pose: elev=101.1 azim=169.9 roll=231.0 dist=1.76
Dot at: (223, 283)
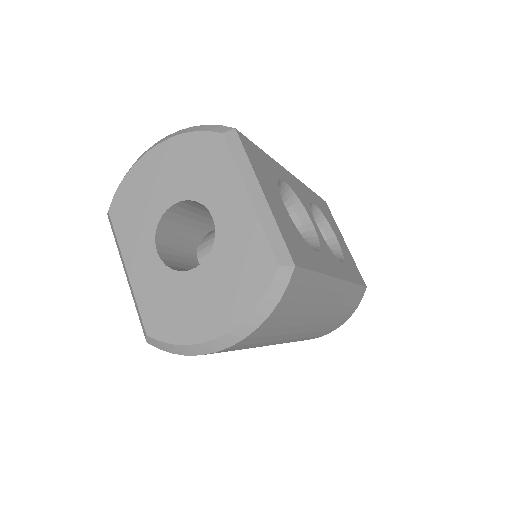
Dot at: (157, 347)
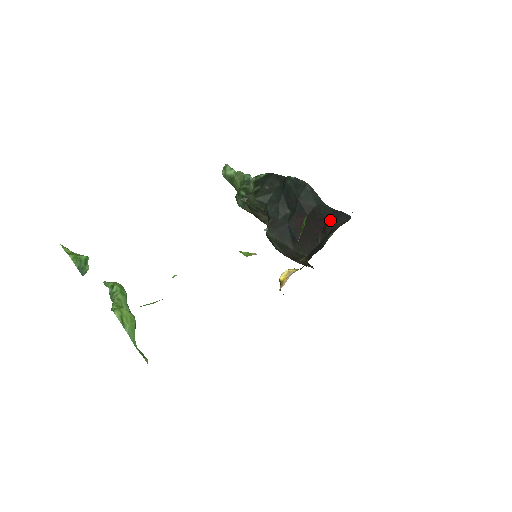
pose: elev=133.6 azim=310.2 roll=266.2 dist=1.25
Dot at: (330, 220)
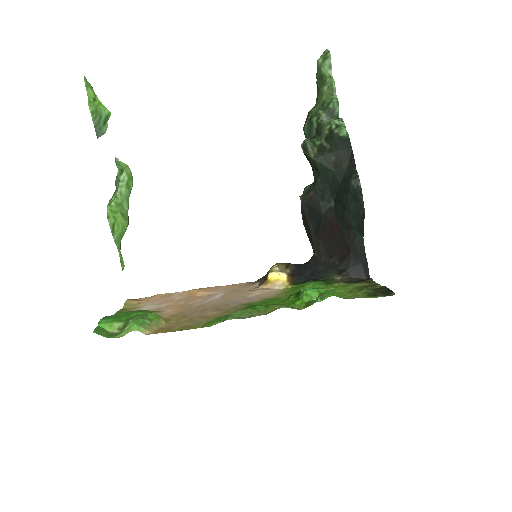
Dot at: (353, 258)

————

■ **What is required**
Reproduce every line of the data above verbatim, leaving out the pictures.

■ **Answer to the problem**
pose: elev=101.1 azim=169.9 roll=231.0 dist=1.76
Dot at: (223, 283)
Dot at: (157, 347)
pose: elev=133.6 azim=310.2 roll=266.2 dist=1.25
Dot at: (330, 220)
Dot at: (353, 258)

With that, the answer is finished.